The story takes place on a vast mesa deep in the jungle of South America, about as exotic a setting as a Brit such as Doyle could imagine, so distant in space, time, and familiarity that it could seem feasible that dinosaurs would still live there (with cavemen, no less), beyond the reach of the modern world—until the story begins. Apparently, Doyle based the site on the reports of a friend, Percy Fawcett, who went on expeditions to Bolivia. Wikipedia notes that the region had “monstrous tracks of unknown origin,” a pretty apt description of the reactions of Dexter Marsh, James Deane, Edward Hitchcock, and others who first gaped at the “fossil bird tracks” in the sandstone of western Massachusetts.

The classic battle between a ceratopsian and a therapod in a still from Hoyt’s “The Lost World.” Figures are by Willis O’Brien.
Directorial credit is generally given to Harry Hoyt and Willis O’Brien, sometimes, curiously, to only one or the other without explanation. It appears that Hoyt was the director and O’Brien was responsible for the special effects, which he further developed a few years later in King Kong and the long career that followed. It is well worth a few minutes to take a look at the film clips on O’Brien’s Wikipedia page. In 1916, he was already making animated dinosaurs, only two years after the first animated dinosaur movie, Windsor McCay’s Gertie the Dinosaur (1914). While Gertie is clever, O’Brien’s The Dinosaur and the Missing Link: A Prehistoric Tragedy is a lot funnier, the special effects are a riot, and the quail looks pretty much like a therapod. The Ghost of Slumber Mountain (1918) is also there and you’ll find a clip from The Lost World as well. I wonder if Slumber Mountain is the first filmed depiction of a battle between a ceratopsian and a tyrannosaur. It is apparently the first to use live and animated figures together. The smoothness of the animation surprised me, given the jerky motions of humans in films of the era. The creatures were made of armatures coated in rubber skins, with air bladders inside that gave the illusion of breathing. The effect is wonderful. The legacy of the “bird tracks” lives on, too: the narration mentions, in a way that now sounds quaint, “prehistoric birds and reptiles.”

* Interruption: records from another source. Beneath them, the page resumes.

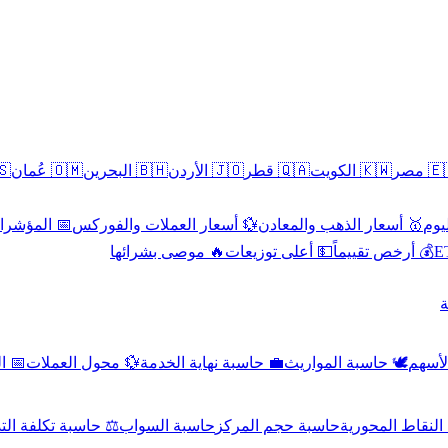
سطين
🇴🇲 عُمان
🇧🇭 البحرين
🇯🇴 الأردن
🇶🇦 قطر
🇰🇼 الكويت
🇪🇬 
 الاقتصادية
💱 أسعار العملات والفوركس
🥇 أسعار الذهب والمعادن
🥇 
🔥 موصى بشرائها
💵 أعلى توزيعات
💰 أرخص تقييماً

صادي
💱 محول العملات
💼 حاسبة نهاية الخدمة
🕊️ حاسبة المواريث
🧼 حا
اسبة تكلفة التداول
حاسبة السواب
حاسبة حجم المركز
حاسبة النقاط ال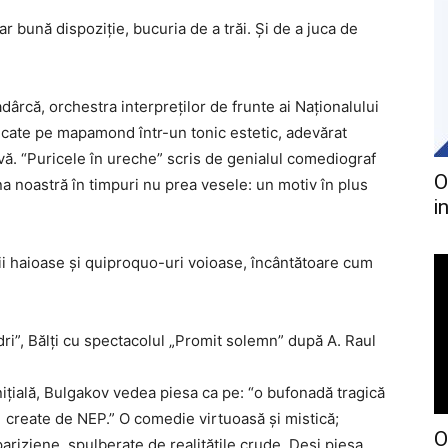
r bună dispoziţie, bucuria de a trăi. Și de a juca de
dârcă, orchestra interpreţilor de frunte ai Naţionalului
cate pe mapamond într-un tonic estetic, adevărat
ivă. “Puricele în ureche” scris de genialul comediograf
O
noastră în timpuri nu prea vesele: un motiv în plus
i
ii haioase și quiproquo-uri voioase, încântătoare cum
dri”, Bălţi cu spectacolul „Promit solemn” după A. Raul
inițială, Bulgakov vedea piesa ca pe: “o bufonadă tragică
 create de NEP.” O comedie virtuoasă și mistică;
O
pariziene, spulberate de realitățile crude. Deși piesa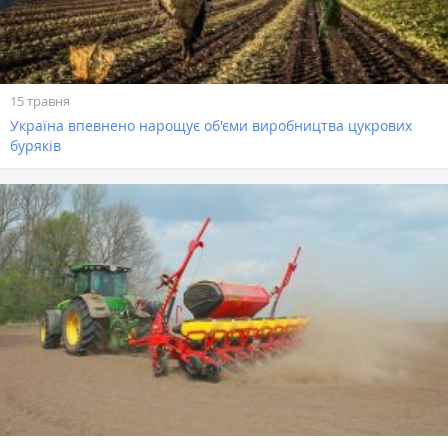
15 травня
Україна впевнено нарощує об'єми виробництва цукрових
буряків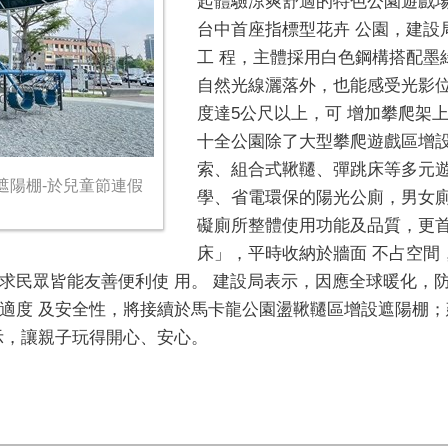
起體驗涼爽舒適的特色公園遊戲場
台中首座指標型花卉 公園，建設
工 程，主體採用白色鋼構搭配墨
自然光線灑落外，也能感受光影位
度達5公尺以上，可 增加攀爬架
十全公園除了大型攀爬遊戲區增
索、組合式鞦韆、彈跳床等多元
遮陽棚-於兒童節連假
學、省電環保的陽光公廁，男女廁間
礙廁所整體使用功能及品質，更
床」，平時收納於牆面 不占空間
求民眾皆能友善便利使 用。 建設局表示，因應全球暖化，
適度 及安全性，將接續於馬卡龍公園盪鞦韆區增設遮陽棚
示，讓親子玩得開心、安心。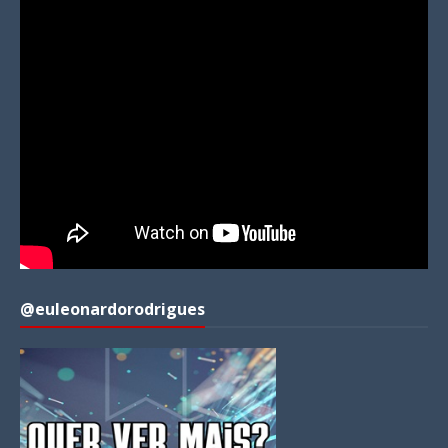
@euleonardorodrigues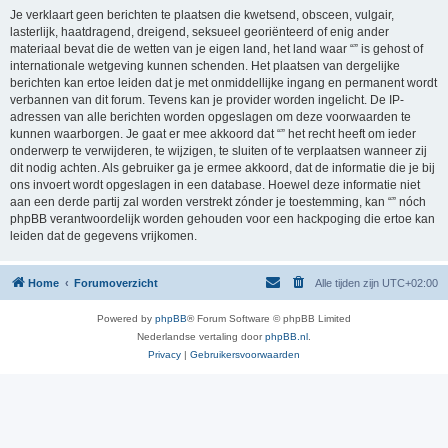
Je verklaart geen berichten te plaatsen die kwetsend, obsceen, vulgair,
lasterlijk, haatdragend, dreigend, seksueel georiënteerd of enig ander
materiaal bevat die de wetten van je eigen land, het land waar “” is gehost of
internationale wetgeving kunnen schenden. Het plaatsen van dergelijke
berichten kan ertoe leiden dat je met onmiddellijke ingang en permanent wordt
verbannen van dit forum. Tevens kan je provider worden ingelicht. De IP-
adressen van alle berichten worden opgeslagen om deze voorwaarden te
kunnen waarborgen. Je gaat er mee akkoord dat “” het recht heeft om ieder
onderwerp te verwijderen, te wijzigen, te sluiten of te verplaatsen wanneer zij
dit nodig achten. Als gebruiker ga je ermee akkoord, dat de informatie die je bij
ons invoert wordt opgeslagen in een database. Hoewel deze informatie niet
aan een derde partij zal worden verstrekt zónder je toestemming, kan “” nóch
phpBB verantwoordelijk worden gehouden voor een hackpoging die ertoe kan
leiden dat de gegevens vrijkomen.
Home
Forumoverzicht
Alle tijden zijn
UTC+02:00
Powered by
phpBB
® Forum Software © phpBB Limited
Nederlandse vertaling door
phpBB.nl
.
Privacy
|
Gebruikersvoorwaarden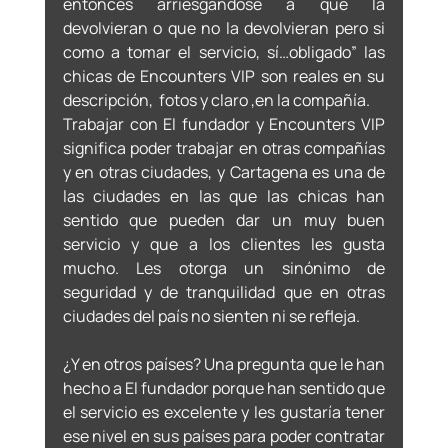
entonces arriesgándose a que la 
devolvieran o que no la devolvieran pero si 
como a tomar el servicio, sí…obligado” las 
chicas de Encounters VIP son reales en su 
descripción,  fotos y claro ,en la compañía. 
Trabajar con El fundador y Encounters VIP 
significa poder trabajar en otras compañías 
y en otras ciudades, y Cartagena es una de 
las ciudades en las que las chicas han 
sentido que pueden dar un muy buen 
servicio y que a los clientes les gusta 
mucho. Les otorga un sinónimo de 
seguridad y de tranquilidad que en otras 
ciudades del país no sienten ni se refleja.
¿Y en otros países? Una pregunta que le han 
hecho a El fundador porque han sentido que 
el servicio es excelente y les gustaría tener 
ese nivel en sus países para poder contratar 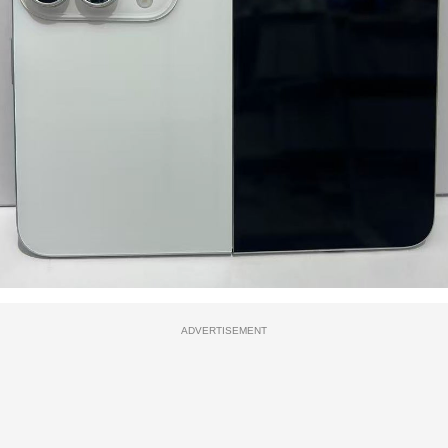
ADVERTISEMENT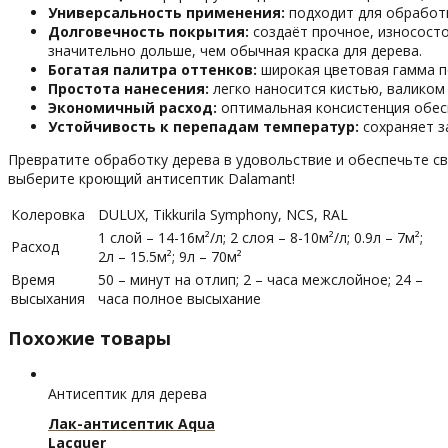
Универсальность
применения:
подходит
для
обработ
Долговечность
покрытия:
создаёт
прочное,
износост
значительно
дольше,
чем
обычная
краска
для
дерева.
Богатая
палитра
оттенков:
широкая
цветовая
гамма
п
Простота
нанесения:
легко
наносится
кистью,
валиком
Экономичный
расход:
оптимальная
консистенция
обес
Устойчивость
к
перепадам
температур:
сохраняет
з
Превратите
обработку
дерева
в
удовольствие
и
обеспечьте
св
выберите
кроющий
антисептик
Dalamant!
Колеровка
DULUX, Tikkurila Symphony, NCS, RAL
1 слой – 14-16м²/л; 2 слоя – 8-10м²/л; 0.9л – 7м²;
Расход
2л – 15.5м²; 9л – 70м²
Время
50 – минут на отлип; 2 – часа межслойное; 24 –
высыхания
часа полное высыхание
Похожие товары
Антисептик для дерева
Лак-антисептик Aqua
Lacquer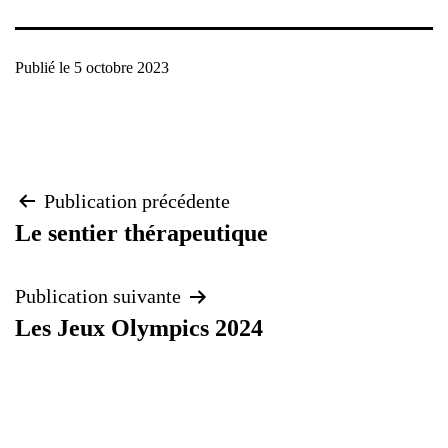
Publié le
5 octobre 2023
Navigation
Publication précédente
Le sentier thérapeutique
de
Publication suivante
l’article
Les Jeux Olympics 2024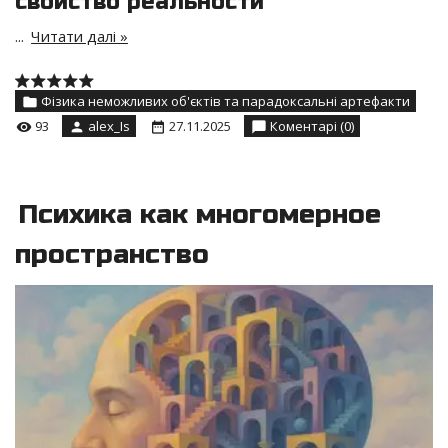
свойство реальности
...
Читати далі »
Фізика неможливих об'єктів та парадоксальні артефакти
93
alex_Is
27.11.2025
Коментарі (0)
Психика как многомерное
пространство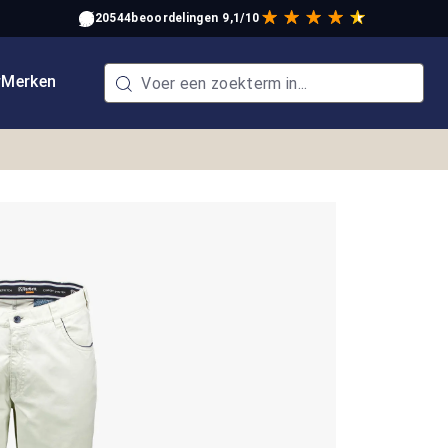
20544
beoordelingen
9,1/10
w
Merken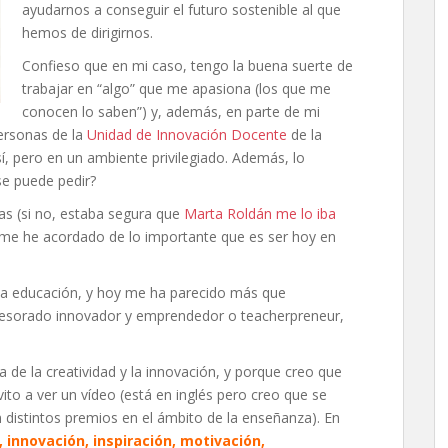
ayudarnos a conseguir el futuro sostenible al que
hemos de dirigirnos.
Confieso que en mi caso, tengo la buena suerte de
trabajar en “algo” que me apasiona (los que me
conocen lo saben”) y, además, en parte de mi
ersonas de la
Unidad de Innovación Docente
de la
sí, pero en un ambiente privilegiado. Además, lo
se puede pedir?
as (si no, estaba segura que
Marta Roldán me lo iba
 me he acordado de lo importante que es ser hoy en
a educación, y hoy me ha parecido más que
fesorado innovador y emprendedor o teacherpreneur,
a de la creatividad y la innovación, y porque creo que
to a ver un vídeo (está en inglés pero creo que se
 distintos premios en el ámbito de la enseñanza). En
, innovación, inspiración, motivación,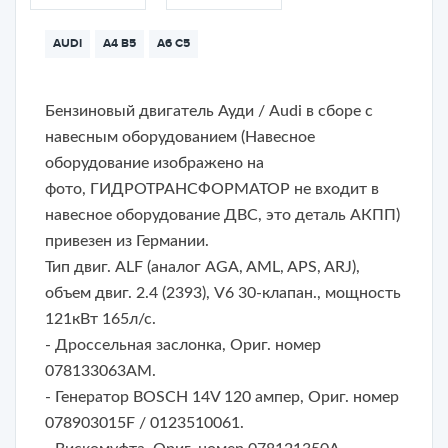
AUDI
A4 B5
A6 C5
Бензиновый двигатель Ауди / Audi в сборе с
навесным оборудованием (
Навесное
оборудование изображено на
фото,
ГИДРОТРАНСФОРМАТОР не входит в
навесное оборудование ДВС, это деталь АКПП
)
привезен из Германии.
Тип двиг. ALF (аналог AGA, AML, APS, ARJ),
объем двиг. 2.4 (2393), V6 30-клапан., мощность
121кВт 165л/с.
- Дроссельная заслонка, Ориг. номер
078133063AM.
- Генератор BOSCH 14V 120 ампер, Ориг. номер
078903015F / 0123510061.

Arthur and Harry Hoyt likely heard from their father about his father’s cousin Edward, who wrote the first significant paper on the subject of dinosaur footprints. One of the last things Edward Hitchcock did before he died, in February 1864, was to inscribe a copy of his major opus on ichnology for his cousin Arthur. Perhaps, when they heard about the bones in the Morrison Formation, only 35 miles from Georgetown—which they certainly would have, as the so-called Bone Wars between Othniel Charles Marsh (no relation to Dexter and George) and Edward Drinker Cope became very big news—Arthur and Harry Hoyt thought of Edward’s description of the humongous birds we call dinosaurs. In any case, they certainly were among the first generations of (mostly) boys who grew up dreaming of strange worlds teeming with gigantic reptilian beasts battling for survival.
From the time of the first scientific discovery of the footprints in 1835 to the first movie animations in 1914 was nearly 80 years. That the story can be traced through one family is remarkable.